Er schaut in seine Papiere. Ich trockne das Fensterbrett mit dem Lappen, der eine streifige Dreckwasserspur hinterläßt.
Bald wird er anfangen sich zu wundern.
»Ist schon schön, wenn ordentlich saubergemacht wird«, sage ich.
Sein Gesicht verzieht sich und wirkt jetzt etwas irritiert.
Neben dem Fenster hängt das Bild eines Segelschiffes. Ich nehme es ab und staube es auf der Rückseite mit dem Lappen ab.
»Ein schönes Bild, das hier«, sage ich. »Ich interessiere mich sogar für Schiffe. Wenn ich nach einem langen Tag in Gummihandschuhen und zwischen Desinfektionsmitteln nach Hause komme, lege ich die Beine hoch und blättere in einem guten Buch über Schiffe.«
Jetzt überlegt er, ob ich vielleicht unzurechnungsfähig bin.
»Wir haben ja alle unsere Lieblinge. Meine sind die Grönlandschiffe. Und wie es der Zufall will: Als ich Ihren Namen auf dem vornehmen Türschild sehe, sage ich mir: Himmel, Smilla, sage ich. Ving! Dieser feine Mann hat einmal einem deiner Freunde zu Weihnachten ein Modellschiff geschenkt. Die gute Johannes Thomsen. Einem kleinen grönländischen Jungen.«
Ich hänge das Bild wieder auf. Das Wasser ist ihm nicht bekommen. Jedes Putzen hat seinen Preis. Ich denke an Juliane vor ihm auf den Knien, an der Tür.

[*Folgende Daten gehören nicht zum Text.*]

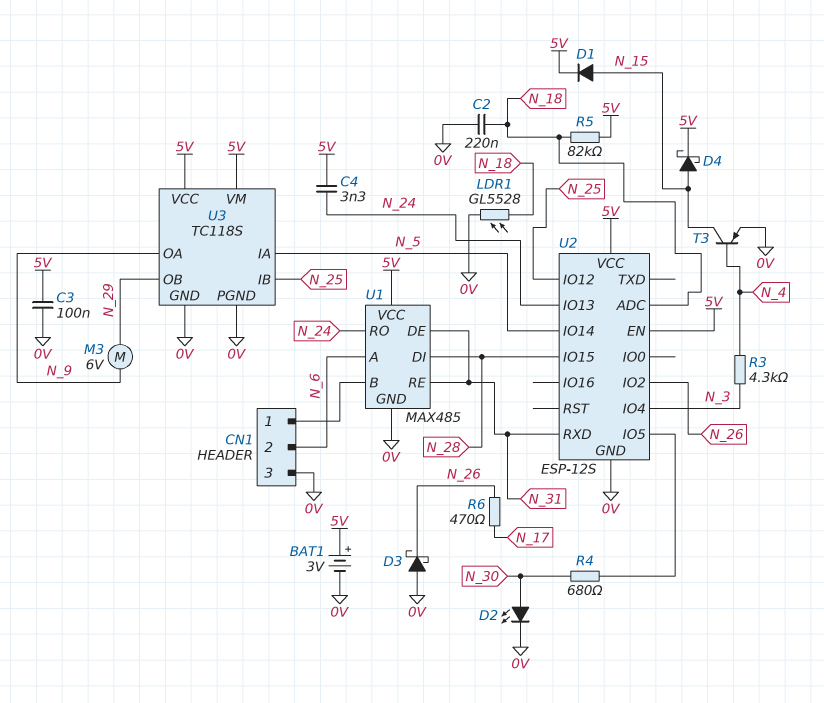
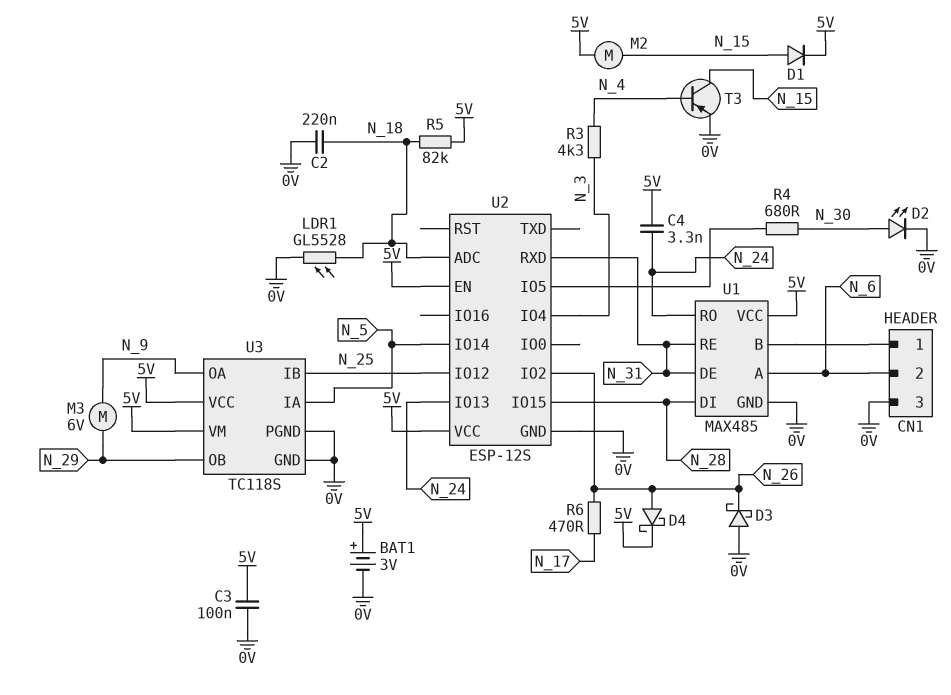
D4: schottky (A N_15, K 5V) -> schottky (A N_26, K 5V)
M2: none -> motor (5V, N_15)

»Worüber ich auch nicht genug lesen kann, das sind Schiffe, die man für grönländische Expeditionen gechartert hat.«
Jetzt sitzt er vollkommen still da. Nur die Reflexe der Brillengläser spielen schwach.
»Zum Beispiel die beiden Schiffe, die '66 und '91 gechartert wurden. Für die beiden Expeditionen nach Gela Alta.«
Ich gehe zum Gestell und wringe den Lappen aus.
»So, nun hoffe ich, daß Sie zufrieden sind«, sage ich. »Wir müssen weiter. Die Arbeit ruft.«
Als wir hinausgehen, können wir durch die lange Flucht der Räume bis in sein Büro zurückschauen. Er sitzt hinter dem Schreibtisch und hat sich nicht gerührt.